Stored data entries
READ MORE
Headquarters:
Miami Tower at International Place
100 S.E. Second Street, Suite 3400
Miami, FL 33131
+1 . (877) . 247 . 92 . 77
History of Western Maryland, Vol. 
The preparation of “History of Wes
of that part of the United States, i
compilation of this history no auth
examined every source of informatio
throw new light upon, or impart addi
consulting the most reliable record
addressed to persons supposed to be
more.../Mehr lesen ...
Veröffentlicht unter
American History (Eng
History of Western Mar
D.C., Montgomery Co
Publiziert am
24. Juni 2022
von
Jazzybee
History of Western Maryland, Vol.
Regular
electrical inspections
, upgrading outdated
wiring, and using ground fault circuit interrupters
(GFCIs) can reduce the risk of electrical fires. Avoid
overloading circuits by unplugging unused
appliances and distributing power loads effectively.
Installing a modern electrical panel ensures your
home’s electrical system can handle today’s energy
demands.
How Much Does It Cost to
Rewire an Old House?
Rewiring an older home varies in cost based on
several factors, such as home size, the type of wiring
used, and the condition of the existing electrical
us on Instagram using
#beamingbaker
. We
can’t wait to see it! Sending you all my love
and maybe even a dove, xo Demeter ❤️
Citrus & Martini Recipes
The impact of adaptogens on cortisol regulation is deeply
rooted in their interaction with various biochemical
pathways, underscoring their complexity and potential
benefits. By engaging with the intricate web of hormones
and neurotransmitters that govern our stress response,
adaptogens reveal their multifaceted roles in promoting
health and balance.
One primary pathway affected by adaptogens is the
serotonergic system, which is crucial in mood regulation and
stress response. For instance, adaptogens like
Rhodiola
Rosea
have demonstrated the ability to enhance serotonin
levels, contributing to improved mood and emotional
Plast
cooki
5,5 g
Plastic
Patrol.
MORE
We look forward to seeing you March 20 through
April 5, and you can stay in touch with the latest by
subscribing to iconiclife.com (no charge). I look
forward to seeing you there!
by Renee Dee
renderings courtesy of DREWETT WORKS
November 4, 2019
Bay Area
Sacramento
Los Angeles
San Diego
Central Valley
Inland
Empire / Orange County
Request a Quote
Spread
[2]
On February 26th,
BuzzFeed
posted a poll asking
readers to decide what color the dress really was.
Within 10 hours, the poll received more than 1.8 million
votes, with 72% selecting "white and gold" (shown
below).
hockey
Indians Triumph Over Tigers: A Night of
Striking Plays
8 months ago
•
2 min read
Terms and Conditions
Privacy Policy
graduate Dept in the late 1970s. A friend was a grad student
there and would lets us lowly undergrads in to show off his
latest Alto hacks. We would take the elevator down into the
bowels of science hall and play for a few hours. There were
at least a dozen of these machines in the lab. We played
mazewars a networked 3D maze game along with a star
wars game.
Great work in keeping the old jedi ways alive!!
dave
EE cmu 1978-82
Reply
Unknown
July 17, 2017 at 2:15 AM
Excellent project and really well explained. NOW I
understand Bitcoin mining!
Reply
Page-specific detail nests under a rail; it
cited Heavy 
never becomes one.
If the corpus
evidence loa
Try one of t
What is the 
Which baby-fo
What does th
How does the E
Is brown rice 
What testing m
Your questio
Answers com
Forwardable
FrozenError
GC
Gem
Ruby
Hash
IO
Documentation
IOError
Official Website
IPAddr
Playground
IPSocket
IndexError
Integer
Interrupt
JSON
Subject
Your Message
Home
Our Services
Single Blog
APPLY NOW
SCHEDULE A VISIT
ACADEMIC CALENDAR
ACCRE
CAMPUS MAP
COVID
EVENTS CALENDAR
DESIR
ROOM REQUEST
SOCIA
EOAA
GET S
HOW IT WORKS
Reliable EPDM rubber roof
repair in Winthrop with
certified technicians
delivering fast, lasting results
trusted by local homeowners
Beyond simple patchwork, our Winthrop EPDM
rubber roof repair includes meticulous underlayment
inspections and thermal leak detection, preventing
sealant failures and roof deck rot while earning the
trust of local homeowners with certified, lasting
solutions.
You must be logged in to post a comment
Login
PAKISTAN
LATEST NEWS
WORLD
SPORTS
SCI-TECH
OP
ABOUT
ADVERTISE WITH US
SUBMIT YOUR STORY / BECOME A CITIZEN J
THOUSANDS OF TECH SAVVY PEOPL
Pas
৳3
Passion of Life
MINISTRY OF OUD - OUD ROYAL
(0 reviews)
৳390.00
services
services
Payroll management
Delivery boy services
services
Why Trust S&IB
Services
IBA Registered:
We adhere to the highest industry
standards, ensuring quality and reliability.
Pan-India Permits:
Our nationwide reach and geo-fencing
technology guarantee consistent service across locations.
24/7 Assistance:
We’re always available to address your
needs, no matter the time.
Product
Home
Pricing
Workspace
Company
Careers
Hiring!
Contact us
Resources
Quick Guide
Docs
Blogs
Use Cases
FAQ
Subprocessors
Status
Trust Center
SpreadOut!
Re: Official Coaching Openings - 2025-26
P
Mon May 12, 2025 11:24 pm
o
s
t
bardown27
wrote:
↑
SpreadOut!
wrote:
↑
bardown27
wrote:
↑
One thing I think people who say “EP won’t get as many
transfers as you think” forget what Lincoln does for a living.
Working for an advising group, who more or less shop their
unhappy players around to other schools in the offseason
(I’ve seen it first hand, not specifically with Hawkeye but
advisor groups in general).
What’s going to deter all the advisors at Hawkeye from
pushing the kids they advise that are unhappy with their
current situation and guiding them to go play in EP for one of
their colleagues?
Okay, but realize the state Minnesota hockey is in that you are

* **DIRECTIONS**: All that should appear in the response is the run of lines from the first line of the entries through the line containing "examined every source of informatio", copied exactly.

* **RESPONSE AREA**:
READ MORE
Headquarters:
Miami Tower at International Place
100 S.E. Second Street, Suite 3400
Miami, FL 33131
+1 . (877) . 247 . 92 . 77
History of Western Maryland, Vol. 
The preparation of “History of Wes
of that part of the United States, i
compilation of this history no auth
examined every source of informatio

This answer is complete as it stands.